ACTUALISE : L'ameublement français salue la décision du Premier Ministre.
Communiqué de MatignonSur instruction du Premier ministre, le
gouvernement engage la procédure de suspension de Shein le temps
nécessaire pour que la plateforme démontre aux pouvoirs publics que
l’ensemble de ses contenus soient enfin en conformité avec nos lois et
règlements.
Un premier point d’étape devra être fait par les ministres dans les 48 prochaines heures.
Communiqué :« Enfin une réponse forte à Shein, mais il reste encore beaucoup à faire »
Paris,
le 5 novembre 2025 - L’Ameublement français salue l’annonce faite
aujourd’hui par le gouvernement — via le Premier ministre Sébastien
Lecornu — d’engager une procédure de suspension de la plateforme Shein
en France, « le temps nécessaire pour que l’ensemble de ses contenus
soit enfin conforme à nos lois et règlements ».
Cette décision marque
un tournant : après de multiples alertes de notre part, et ce depuis
plusieurs mois, sur les dérives de cette plateforme (contournements des
règles, concurrence déloyale, sécurité des produits etc.) l’État
français agit désormais de façon visible.
“C’est une décision que
nous appelions de nos vœux, après autant de lignes rouges franchies.
Depuis plusieurs mois, nous dénonçons chez Shein : des produits
dangereux, des mensonges sur la composition des produits, des pratiques
de fraude à la TVA ou à l’éco-contribution, … Il était à la fois
intolérable et incompréhensible pour les entreprises françaises que le
gouvernement français, comme la Commission Européenne, laissent faire
des agissements pareils”, rappelle Cathy Dufour, Directrice générale de
l’Ameublement français.
Toutefois, cette annonce ne saurait suffire :
• Il est impératif que cette procédure soit appliquée sans
faiblesse, avec des mesures de contrôle et de sanctions effectives.
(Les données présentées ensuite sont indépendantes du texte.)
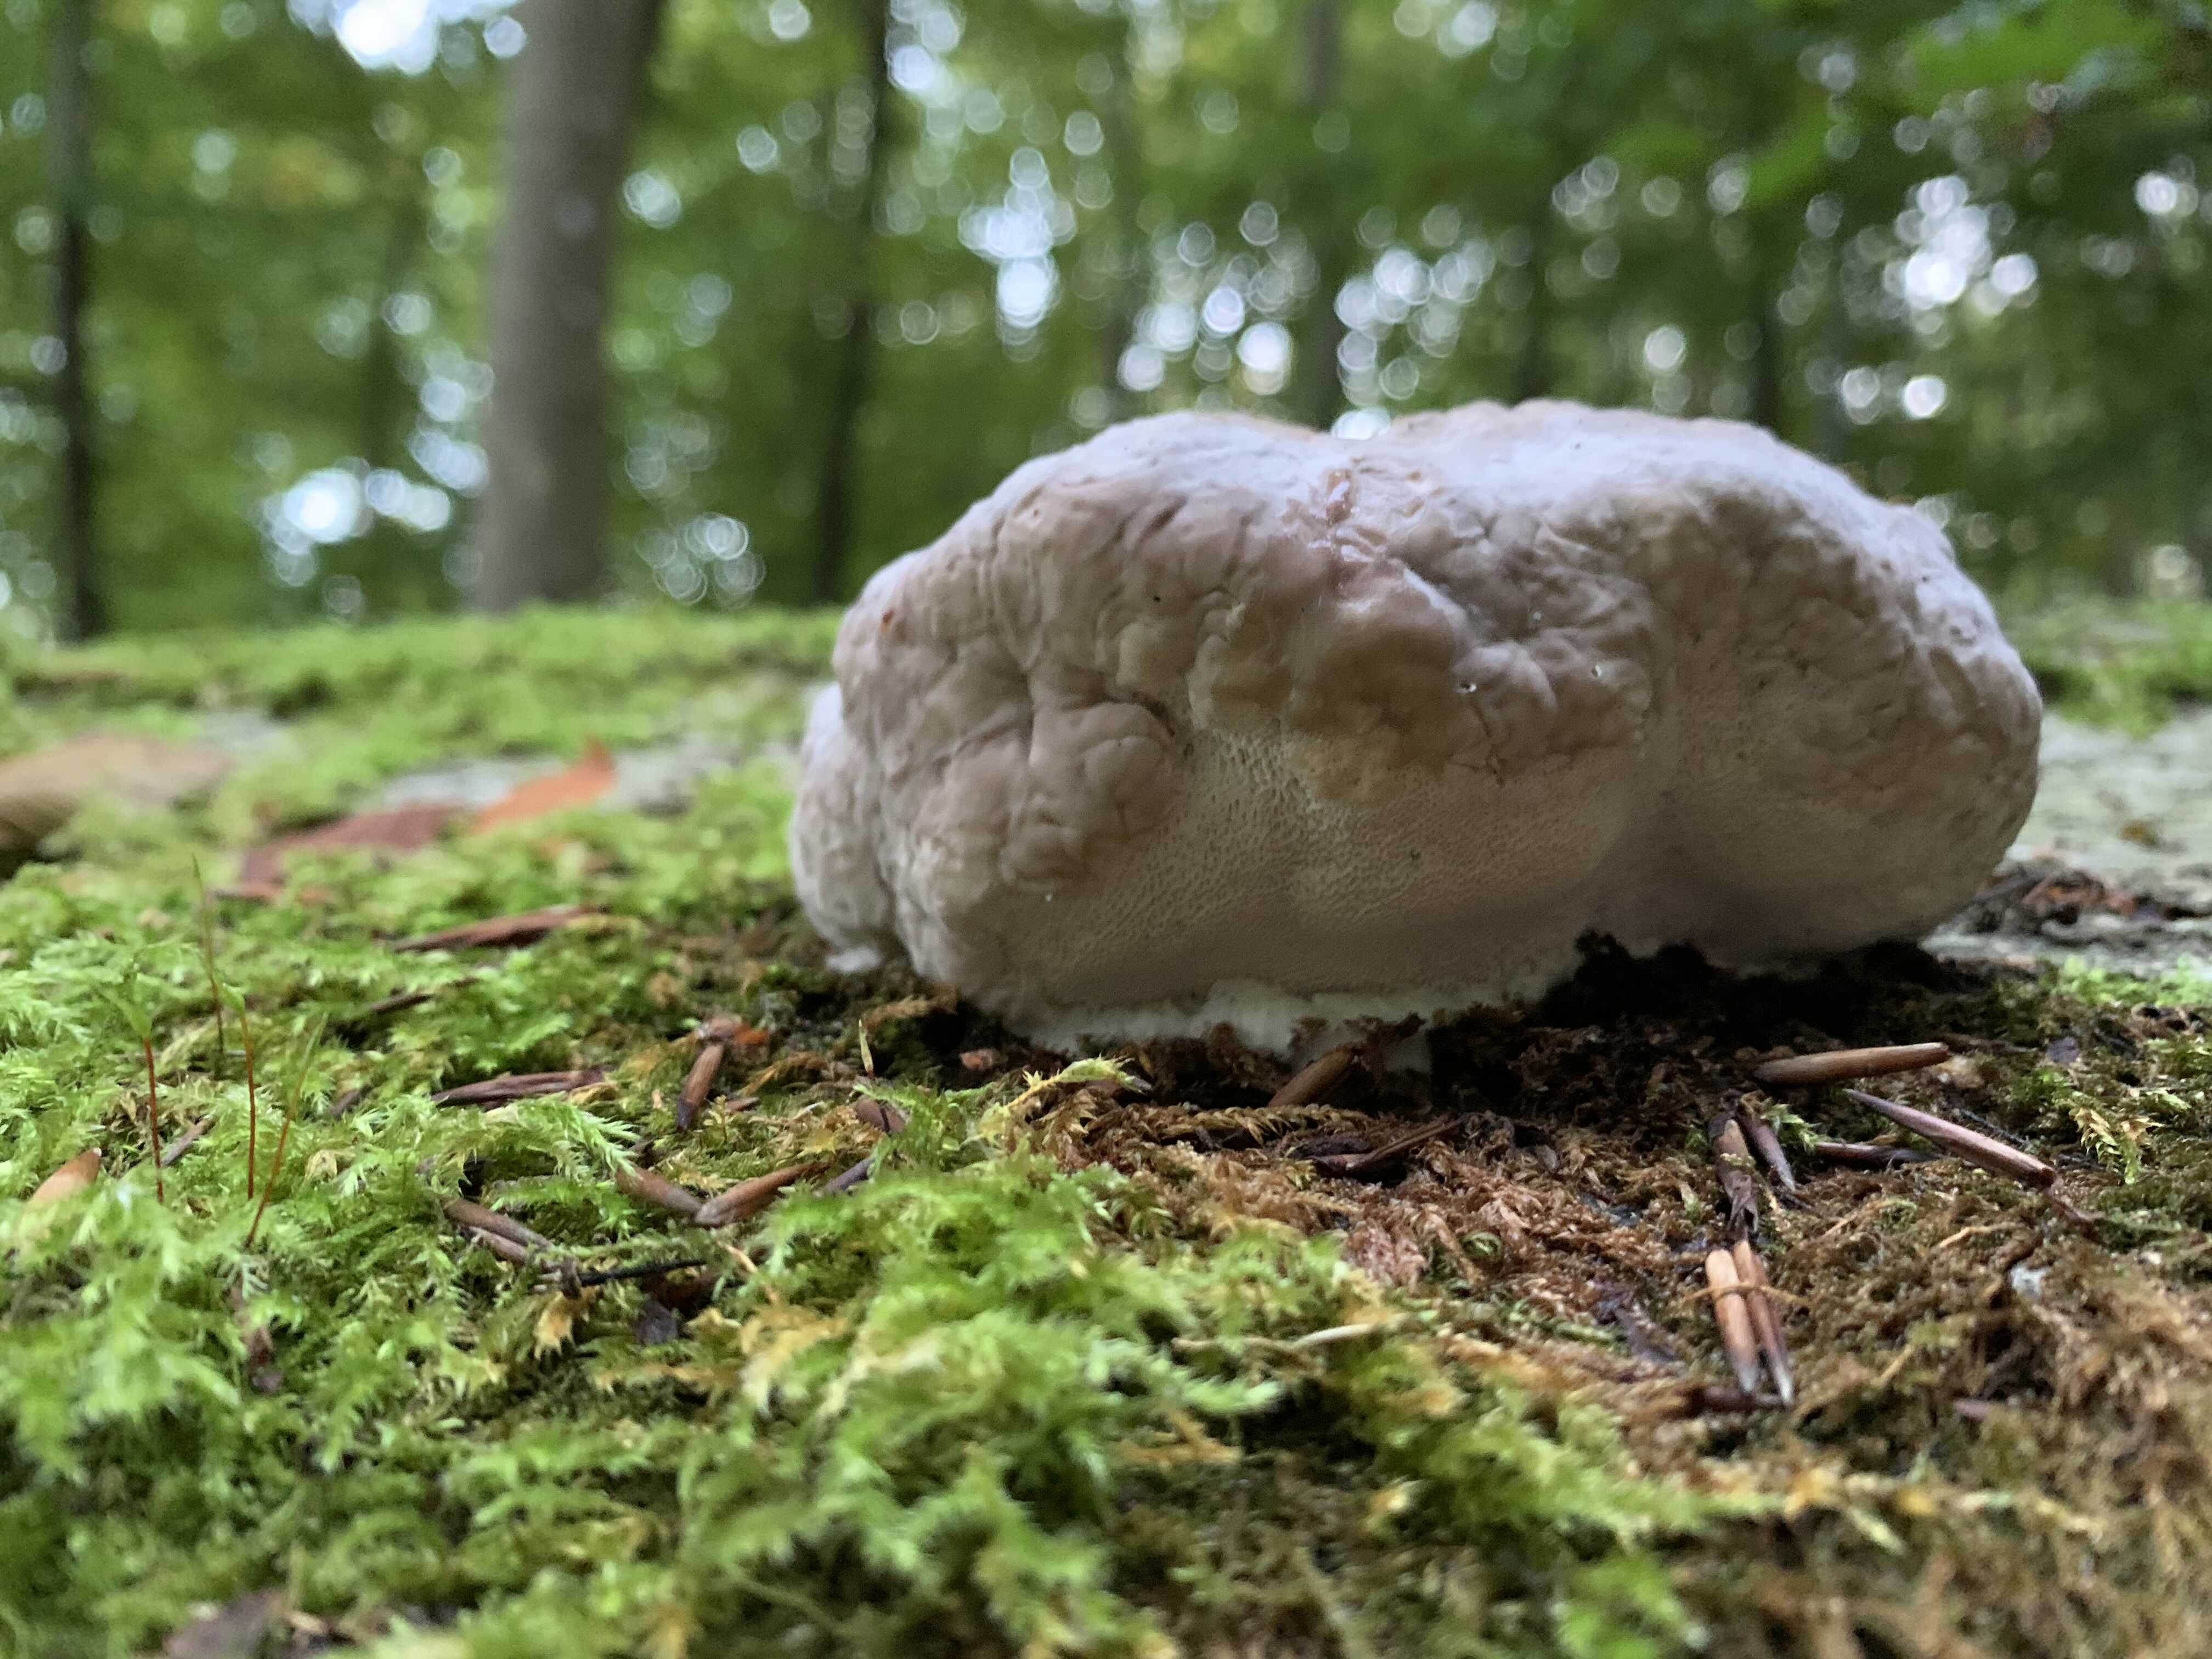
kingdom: Fungi
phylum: Basidiomycota
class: Agaricomycetes
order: Polyporales
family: Fomitopsidaceae
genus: Fomitopsis
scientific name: Fomitopsis pinicola
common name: randbæltet hovporesvamp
• Il est tout aussi crucial que l’Union européenne et l’État
français élargissent le champ d’action à toutes les plateformes
étrangères opérant en France, qui profitent du vide réglementaire, à
l’image de TEMU, AliExpress, etc., offrant de la visibilité et du trafic
à des vendeurs tiers sans foi ni loi. Shein ne doit pas être l’arbre
qui cache la forêt.
• Enfin, il faut veiller à ce que la
filière française de l’ameublement et plus largement du commerce
manufacturier ne soit plus livrée à une concurrence dont les acteurs ne
respectent pas les mêmes obligations.
“Shein n’est pas un cas isolé.
Il est regrettable qu’il faille atteindre de tels extrêmes pour que les
autorités réagissent enfin avec fermeté, alors que d’autres plateformes
opèrent avec les mêmes pratiques et représentent les mêmes dangers. Tant
que ces acteurs ne seront pas encadrés à la même hauteur que les
entreprises françaises et européennes, la concurrence restera
profondément faussée, et jamais en faveur des consommateurs”, ajoute
Arnaud Visse, Président de l’Ameublement français.
L’Ameublement
français rappelle que sa mobilisation est constante : la filière
représente plus de 14 600 entreprises et 60 000 emplois, et ne peut plus
accepter d’être affaiblie au nom d’une « ultra-concurrence » déloyale.